The disclosure relates to inorganic light emitting diode (ILED) displays, and more specifically, to pixel architectures in ILED displays.
Displays are ubiquitous and are a core component of wearable devices, smart phones, tablets, laptops, desktops, TVs and display systems. Common display technologies today range from Liquid Crystal Displays (LCDs) to more recent Organic Light Emitting Diode (OLED) Displays. OLED displays use organic or polymer materials that are sandwiched between two glass planes to produce light. In most portable devices (i.e. battery powered devices) the display uses a majority of the available battery power. Additionally, the most common user complaint for portable devices is insufficient display brightness. To extend battery life and improve brightness levels it is desirable to reduce power consumption and produce higher luminance emission from the light source.
Inorganic light emitting diode (ILED) displays can provide superior battery performance and enhanced brightness compared to OLED (organic light emitting diode) displays.
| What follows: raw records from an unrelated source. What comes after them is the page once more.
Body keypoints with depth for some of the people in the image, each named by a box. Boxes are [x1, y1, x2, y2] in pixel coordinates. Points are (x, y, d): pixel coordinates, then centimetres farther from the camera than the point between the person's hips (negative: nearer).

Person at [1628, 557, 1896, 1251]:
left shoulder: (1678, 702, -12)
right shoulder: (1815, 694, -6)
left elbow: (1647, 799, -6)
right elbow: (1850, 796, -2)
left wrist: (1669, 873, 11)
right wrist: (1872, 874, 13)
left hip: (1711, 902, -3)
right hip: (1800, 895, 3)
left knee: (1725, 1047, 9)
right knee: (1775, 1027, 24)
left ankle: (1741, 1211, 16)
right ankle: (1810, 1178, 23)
In ILED displays, discrete standard LED dies that are made of inorganic materials are used to produce light. Each pixel of an ILED display includes three individual LED dies, namely, red, green and blue LED dies. However, it is challenging to manufacture smaller displays using this configuration because of smaller areas allocated to individual pixels. Additionally, it is not feasible to assemble many millions of pixels needed for smaller displays using standard assembly and manufacturing techniques. Furthermore, it is difficult and possibly not viable to test individually dies on an ILED wafer. The inevitability of defective LED dies significantly affects the manufacturing yield.